Unnamed: 0,Name,Market Cap (US$ Billion)
0,JPMorgan Chase,390.934
1,Industrial and Commercial Bank of China,345.214
2,Bank of America,325.331
3,Wells Fargo,308.013
4,China Construction Bank,257.399


In [12]:
log("Extract phase Ended")

> **Transform**
+ Use the function transform, and print the first 5 rows

In [13]:
log("Transform phase Started")
# Transforming the data
transformed_data = transform(extracted_data)
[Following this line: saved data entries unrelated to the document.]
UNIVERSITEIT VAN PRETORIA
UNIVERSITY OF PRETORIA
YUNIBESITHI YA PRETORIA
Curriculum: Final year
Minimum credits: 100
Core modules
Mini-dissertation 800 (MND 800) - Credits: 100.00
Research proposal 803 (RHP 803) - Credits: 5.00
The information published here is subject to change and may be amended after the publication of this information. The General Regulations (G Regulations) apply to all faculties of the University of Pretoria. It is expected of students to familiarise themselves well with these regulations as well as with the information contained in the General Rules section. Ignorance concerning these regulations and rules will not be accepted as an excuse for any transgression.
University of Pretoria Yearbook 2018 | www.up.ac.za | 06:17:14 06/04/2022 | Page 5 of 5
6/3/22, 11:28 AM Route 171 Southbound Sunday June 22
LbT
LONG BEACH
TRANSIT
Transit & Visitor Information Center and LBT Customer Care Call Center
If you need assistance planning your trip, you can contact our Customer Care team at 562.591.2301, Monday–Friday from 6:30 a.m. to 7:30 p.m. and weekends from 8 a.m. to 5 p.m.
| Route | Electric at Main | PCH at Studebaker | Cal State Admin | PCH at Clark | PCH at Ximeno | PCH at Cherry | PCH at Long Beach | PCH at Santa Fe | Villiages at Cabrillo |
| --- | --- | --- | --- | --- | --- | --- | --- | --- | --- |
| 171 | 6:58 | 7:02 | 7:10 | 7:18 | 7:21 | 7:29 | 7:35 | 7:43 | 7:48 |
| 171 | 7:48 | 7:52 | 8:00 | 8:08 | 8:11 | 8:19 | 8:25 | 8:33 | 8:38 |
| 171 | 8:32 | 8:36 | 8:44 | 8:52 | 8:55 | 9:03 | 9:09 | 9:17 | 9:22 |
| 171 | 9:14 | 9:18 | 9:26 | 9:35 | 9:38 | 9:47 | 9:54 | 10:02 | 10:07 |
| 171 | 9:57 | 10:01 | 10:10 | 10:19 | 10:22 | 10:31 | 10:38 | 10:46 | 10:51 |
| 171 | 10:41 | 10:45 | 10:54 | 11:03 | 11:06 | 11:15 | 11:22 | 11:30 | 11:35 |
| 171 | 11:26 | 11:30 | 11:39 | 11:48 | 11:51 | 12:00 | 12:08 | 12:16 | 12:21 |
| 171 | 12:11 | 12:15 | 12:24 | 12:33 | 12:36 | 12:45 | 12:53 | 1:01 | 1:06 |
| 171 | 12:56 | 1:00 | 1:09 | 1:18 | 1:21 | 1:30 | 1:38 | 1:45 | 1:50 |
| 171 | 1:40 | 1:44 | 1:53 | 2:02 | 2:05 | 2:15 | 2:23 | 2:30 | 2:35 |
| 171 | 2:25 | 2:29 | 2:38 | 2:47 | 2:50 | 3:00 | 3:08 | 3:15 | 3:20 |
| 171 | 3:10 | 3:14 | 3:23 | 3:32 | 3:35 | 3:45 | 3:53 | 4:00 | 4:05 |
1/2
# Printing the first 5 rows
transformed_data.head()

Unnamed: 0,Name,Market Cap (GBP$ Billion)
0,JPMorgan Chase,286.319
1,Industrial and Commercial Bank of China,252.834
2,Bank of America,238.272
3,Wells Fargo,225.588
4,China Construction Bank,188.519


In [14]:
log("Transform phase Ended")

> **Load**
+ Loading data into a **CSV file**

In [15]:
# The file
target = './loaded_data.csv'

# Loading the data
log("Load phase Started")
load(target, extracted_data)
log("Load phase Ended")

# **Checking**
> Checking if the data saved correctly in the file ***loaded_data.csv***

In [16]:
saved_data = pd.read_csv('./loaded_data.csv')
saved_data.head()

Unnamed: 0,Name,Market Cap (GBP$ Billion)
0,JPMorgan Chase,286.319
1,Industrial and Commercial Bank of China,252.834
2,Bank of America,238.272
3,Wells Fargo,225.588
4,China Construction Bank,188.519


> Reading the **log file**

In [17]:
log_file = open('./logfile.txt', 'r')
print(log_file.read())


- 2022-Aug-16-00:33:35 , ETL Job Started.
- 2022-Aug-16-00:33:35 , Extract phase Started.
- 2022-Aug-16-00:33:35 , Extract phase Ended.
- 2022-Aug-16-00:33:35 , Transform phase Started.
- 2022-Aug-16-00:33:35 , Transform phase Ended.
- 2022-Aug-16-00:33:35 , Load phase Started.
- 2022-Aug-16-00:33:35 , Load phase Ended.